Cullen and New are fantastic in their roles, surprising in their vulnerability and strength ebbing and flowing as comfort levels rise and drop. For Cullen’s Russell, a natural state of sheepish insecurity makes way into a man who believes in those around him and ultimately decides to believe in himself. In contrast, New’s Glen is brash, loud, exciting, and fearless in his sexuality to the point over-compensation looks to own the broken heart lying beneath. Unafraid to yell at strangers out a window, call friends ‘Cock’ in public, or yearn to make-out in an apartment hallway if for no other reason than to freak the hetero couple at the elevator, it is his devastating inability to show confidence in the person under the label of ‘gay’ that will touch your soul. Like any scorned lover baring scars, Glen only fears true intimacy while Russell’s closed-off persona craves nothing else.

Haigh captures every little moment of awkwardness, searching, and discovering of this pairings’ earliest hours. Lulls in conversation make way for canned questions, but the banality always leads into passages of passionate ideology and strong viewpoints held close to the chest. They laugh at Russell’s matter-of-fact answer of “yes” when asked in he’s ever saved anyone lifeguarding, they fight through embarrassment when riding a single bike like teenagers on their way to school, and they give themselves over to each other in bed when the foreplay of intellect morphs into the need for carnal pleasure. This is you and your girlfriend/boyfriend in the early days of feeling each other out and understanding what makes them tick. The fact it’s two men engaging in those same rituals shouldn’t disgust—it should enlighten you to comprehend how love’s simplicity transcends gender.

It’s about being true to oneself and neither lead can honestly say they are until the final frame—if ever. Even amongst friends and confidants there is a level of uncomfortability, putting on an act we’re all guilty of in our own lives with perhaps less import. Russell’s best-friend/surrogate brother Jamie (Jonathan Race) is one of the few who know his sexual orientation and yet he still can’t talk openly about it despite complete candor with everything else. This is the one person besides a revolving door of men at bars who knows his true self, but society clouds him from giving full trust.
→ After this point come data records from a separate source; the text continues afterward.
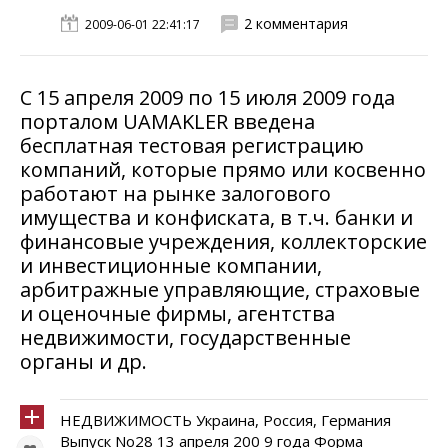
2 комментария
2009-06-01 22:41:17
С 15 апреля 2009 по 15 июля 2009 года
порталом UAMAKLER введена
бесплатная тестовая регистрацию
компаний, которые прямо или косвенно
работают на рынке залогового
имущества и конфиската, в т.ч. банки и
финансовые учреждения, коллекторские
и инвестиционные компании,
арбитражные управляющие, страховые
и оценочные фирмы, агентства
недвижимости, государственные
органы и др.
НЕДВИЖИМОСТЬ Украина, Россия, Германия
Выпуск No28 13 апреля 200 9 года Форма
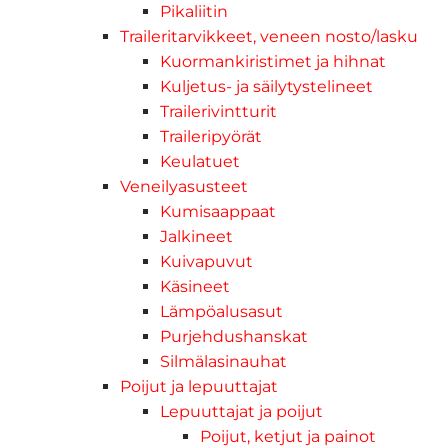
Pikaliitin
Traileritarvikkeet, veneen nosto/lasku
Kuormankiristimet ja hihnat
Kuljetus- ja säilytystelineet
Trailerivintturit
Traileripyörät
Keulatuet
Veneilyasusteet
Kumisaappaat
Jalkineet
Kuivapuvut
Käsineet
Lämpöalusasut
Purjehdushanskat
Silmälasinauhat
Poijut ja lepuuttajat
Lepuuttajat ja poijut
Poijut, ketjut ja painot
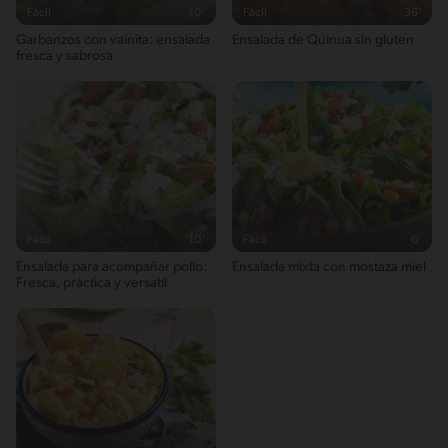
Fácil
10'
Fácil
36'
Saturedfat
Garbanzos con vainita: ensalada
Ensalada de Quinua sin gluten
1g / 0%
fresca y sabrosa
Sugar
3g / 0%
Sodio
278g / 0%
Salt
0.6g / %
Fácil
10'
Fácil
6'
Ensalada para acompañar pollo:
Ensalada mixta con mostaza miel
Fresca, práctica y versatíl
It’s a reluctance Glen might wish he possessed considering his flat mate Jill (Laura Freeman) has no shame in spilling personal secrets or expressing how she sees his desire to visit America and follow a dream as joke.

The relationship becomes all the more potent as a result. They may only have known each other for two days but no one else knows them better. Both know a weekend is all they get, but it doesn’t matter when neither has lived more in the twenty-something years before it. Never have they had the confidence to ignore the peanut gallery and grip what they want tightly. While it may be bittersweet, what transpires between them is an awakening beyond the physical or mental. Love has touched them when neither anticipated it could. We may want to see them stay together forever—watching Glen stay or Russell insist he’ll follow—but Haigh shows we need nothing more than the teary-eyed embrace of two souls acknowledging the other without filter to see they’ll never let the other go.

Love and understanding exist; we simply need to show the compassion necessary to let them grow. The ignorance of a million bullies will never be converted until the victims convert themselves. It’s so much easier to crawl inside yourself and hide for eternity than face the impossible realization you deserve happiness as much as the rest. Both Cullen and New portray this sense in each frame whether smiling, crying, scowling, or simply being. Their characters may not end up closer to bliss as the credits roll, but they do finally acquiesce to the fact they have the capacity to find it.